I think Robert Pattinson and Willem Dafoe do the job they were asked to do in this movie, for better and more obviously, the worse. I did not connect with either of their characters, and both their backstories are not the most interesting or investing. This movie asks so many questions without giving a proper answer. And I get I can figure some out for myself, but I feel like it was done in a way to make fill in the gaps, but when I have to do that countless times already, it quickly becomes stale. Their characters are both strange, violent, and crazy. I wasn't rooting for them at all and I just wanted to like them even slightly.

I have nothing against black-and-white movies. I remember my first black-and-white movie being The Last Man on Earth. That movie changed my younger self's opinion on black-and-white movies. I get that they serve their purpose in so many movies. I did not like this movie's black-and-white cinematography and aspect ratio. I understand what Eggers is trying to portray by shooting it this way. We, as an audience, are supposed to feel claustrophobic. I felt that the way the movie was shot and edited diminished that effect and took me out of the movie instead of sucking me right in. I can only assume that this movie was shot only using natural light, and while there are very few shots that look interesting, it also distracted me.

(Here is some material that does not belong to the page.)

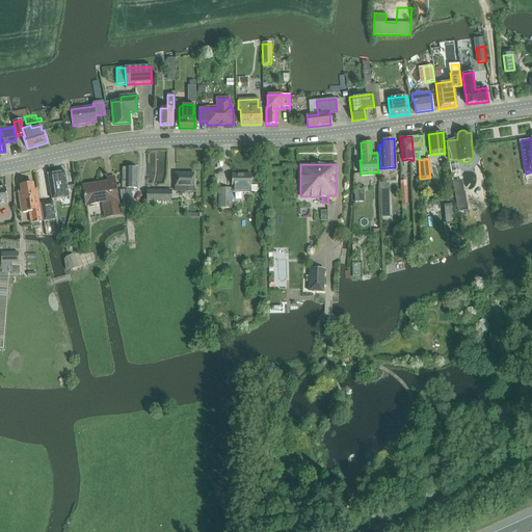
[(127,167),(126,188),(132,188),(137,188),(137,167),(127,167)]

Lastly, I am going to briefly mention the plot of the movie, or lack thereof. The plot of this movie feels so barebones, like Eggers and his brother wanted us to feel like what was happening in the movie was just as shocking and unexpected for the characters. I wanted there to be some higher meaning to it, or some overarching plot thread. Instead, it felt like the plot rested solely on the characters to push forward, and as I've discussed before, I did not like them very much. I had theories that I won't be discussing here, but I feel like they almost make the movie more interesting in my brain than what the movie ever showed me

I feel like I can keep going on about what I dislike about this movie, but I think I'll do that in the comments if anyone wants to comment. I'm ready to take any constructive feedback on my review and for us to have a civil discussion about this movie. I really tried to like this one.